Selon l’Office des Nations unies contre la drogue et la criminalité (ONUDC), les problèmes de sécurité, d’instabilité politique et de développement sont au cœur des problématiques de la plantation du pavot, qui a augmenté de 16% entre 2010 et 2011.

«La situation dans la région n’est pas positive», a estimé Yuri Fedotov, directeur exécutif de l’agence onusienne, pour qui «le tableau s’assombrit» encore avec la croissance parallèle des drogues de synthèse de type amphétamines.

«La communauté internationale doit mieux comprendre la nature du crime organisé transnational […] dans la région», a-t-il ajouté.
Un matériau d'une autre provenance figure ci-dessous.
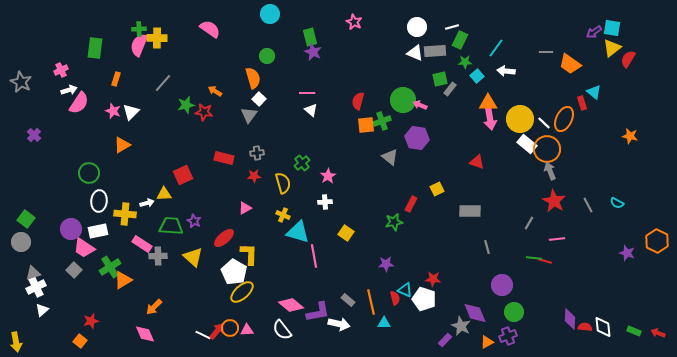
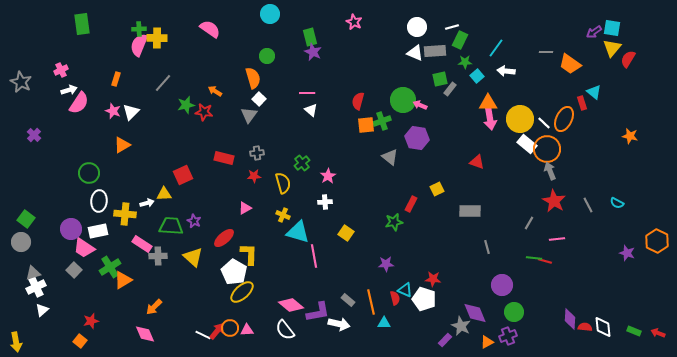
green rectangle at (95, 48): moved 13 px left, 24 px up; rotated 15 degrees counterclockwise
yellow triangle at (612, 48): rotated 12 degrees counterclockwise
white semicircle at (282, 330): moved 3 px right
La valeur estimée de la production d’opium en Birmanie, au Laos et en Thaïlande – où les espaces cultivés sont les plus importants – a augmenté de 48% en un an à 319 millions de dollars, notamment sous l’effet de la hausse des cours qui a rendu l’opium très attractif.

La Birmanie, toujours sous contrôle des militaires malgré la mise en place en mars d’un gouvernement «civil», abrite à elle seule 91% des espaces cultivés de la région et pointe au 2e rang mondial des producteurs après l’Afghanistan.

Elle a produit 23% de la production mondiale cette année. Le Laos, lui, ne pèse que 2%, mais les espaces cultivés y ont augmenté de 37% sur un an.

L’opium demeure une production artisanale, à l’échelle des villages. L’agence a prévenu que les zones touchées étaient très exposées à l’insécurité alimentaire, et a réclamé plus d’investissements dans les cultures de substitution.

En septembre, un haut responsable américain avait estimé que la Birmanie allait devenir une source majeure d’héroïne et de méthamphétamines, au fur et à mesure que la lutte portait ses fruits contre les trafiquants en Afghanistan.